Bottom Line: The restricted diffusion abnormalities in the cerebral cortex, caudate nucleus, putamen and thalamus were significantly different between the favourable (n = 13) and unfavourable (n = 26) outcome groups.The cortex and deep grey nuclei pattern was significantly associated with the unfavourable outcome (20 patients with unfavourable vs. 1 patient with favourable outcomes, P < 0.001).In the 22 patients with quantitative ADC analyses, severely reduced ADCs were noted in the unfavourable outcome group.

View Article: PubMed Central - HTML - PubMed

Affiliation: Department of Emergency Medicine, College of Medicine, The Catholic University of Korea, 505 Banpo-dong, Seocho-gu, Seoul, 137-701, Korea.

ABSTRACT

Introduction: The aim of this study was to examine whether the patterns of diffusion-weighted imaging (DWI) abnormalities and quantitative regional apparent diffusion coefficient (ADC) values can predict the clinical outcome of comatose patients following cardiac arrest.

Methods: Thirty-nine patients resuscitated from out-of-hospital cardiac arrest were prospectively investigated.

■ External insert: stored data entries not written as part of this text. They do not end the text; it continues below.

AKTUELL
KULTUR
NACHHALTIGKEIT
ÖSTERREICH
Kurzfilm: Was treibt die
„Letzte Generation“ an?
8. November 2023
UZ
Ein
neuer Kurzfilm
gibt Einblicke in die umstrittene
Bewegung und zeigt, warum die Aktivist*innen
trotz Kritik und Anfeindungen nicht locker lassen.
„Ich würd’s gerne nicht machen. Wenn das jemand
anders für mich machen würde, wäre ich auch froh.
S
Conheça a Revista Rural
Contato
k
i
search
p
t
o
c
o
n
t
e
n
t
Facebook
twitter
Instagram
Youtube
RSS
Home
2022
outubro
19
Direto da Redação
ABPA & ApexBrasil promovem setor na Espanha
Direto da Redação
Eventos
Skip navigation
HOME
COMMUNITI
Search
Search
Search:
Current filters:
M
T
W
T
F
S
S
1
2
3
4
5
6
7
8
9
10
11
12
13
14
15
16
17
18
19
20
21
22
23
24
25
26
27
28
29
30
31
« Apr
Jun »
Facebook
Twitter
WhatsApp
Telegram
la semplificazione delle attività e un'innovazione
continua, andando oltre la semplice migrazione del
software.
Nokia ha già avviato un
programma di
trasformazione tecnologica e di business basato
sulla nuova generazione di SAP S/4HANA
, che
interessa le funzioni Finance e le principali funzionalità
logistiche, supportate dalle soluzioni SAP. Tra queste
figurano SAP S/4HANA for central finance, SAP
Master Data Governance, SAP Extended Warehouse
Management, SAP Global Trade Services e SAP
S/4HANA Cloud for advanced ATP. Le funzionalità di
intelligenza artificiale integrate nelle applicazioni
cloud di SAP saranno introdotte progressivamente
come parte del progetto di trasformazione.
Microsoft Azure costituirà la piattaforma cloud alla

Within five days of resuscitation, axial DWIs were obtained and ADC maps were generated using two 1.5-T magnetic resonance scanners. The neurological outcomes of the patients were assessed using the Glasgow Outcome Scale (GOS) score at three months after the cardiac arrest. The brain injuries were categorised into four patterns: normal, isolated cortical injury, isolated deep grey nuclei injury, and mixed injuries (cortex and deep grey nuclei). Twenty-three subjects with normal DWIs served as controls. The ADC and percent ADC values (the ADC percentage as compared to the control data from the corresponding region) were obtained in various regions of the brains. We analysed the differences between the favourable (GOS score 4 to 5) and unfavourable (GOS score 1 to 3) groups with regard to clinical data, the DWI abnormalities, and the ADC and percent ADC values.

Results: The restricted diffusion abnormalities in the cerebral cortex, caudate nucleus, putamen and thalamus were significantly different between the favourable (n = 13) and unfavourable (n = 26) outcome groups. The cortical pattern of injury was seen in one patient (3%), the deep grey nuclei pattern in three patients (8%), the cortex and deep grey nuclei pattern in 21 patients (54%), and normal DWI findings in 14 patients (36%). The cortex and deep grey nuclei pattern was significantly associated with the unfavourable outcome (20 patients with unfavourable vs. 1 patient with favourable outcomes, P < 0.001). In the 22 patients with quantitative ADC analyses, severely reduced ADCs were noted in the unfavourable outcome group. The optimal cutoffs for the mean ADC and the percent ADC values determined by receiver operating characteristic (ROC) curve analysis in the cortex, caudate nucleus, putamen, and thalamus predicted the unfavourable outcome with sensitivities of 67 to 93% and a specificity of 100%.

Conclusions: The patterns of brain injury in early diffusion-weighted imaging (DWI) (less than or equal to five days after resuscitation) and the quantitative measurement of regional ADC may be useful for predicting the clinical outcome of comatose patients after cardiac arrest.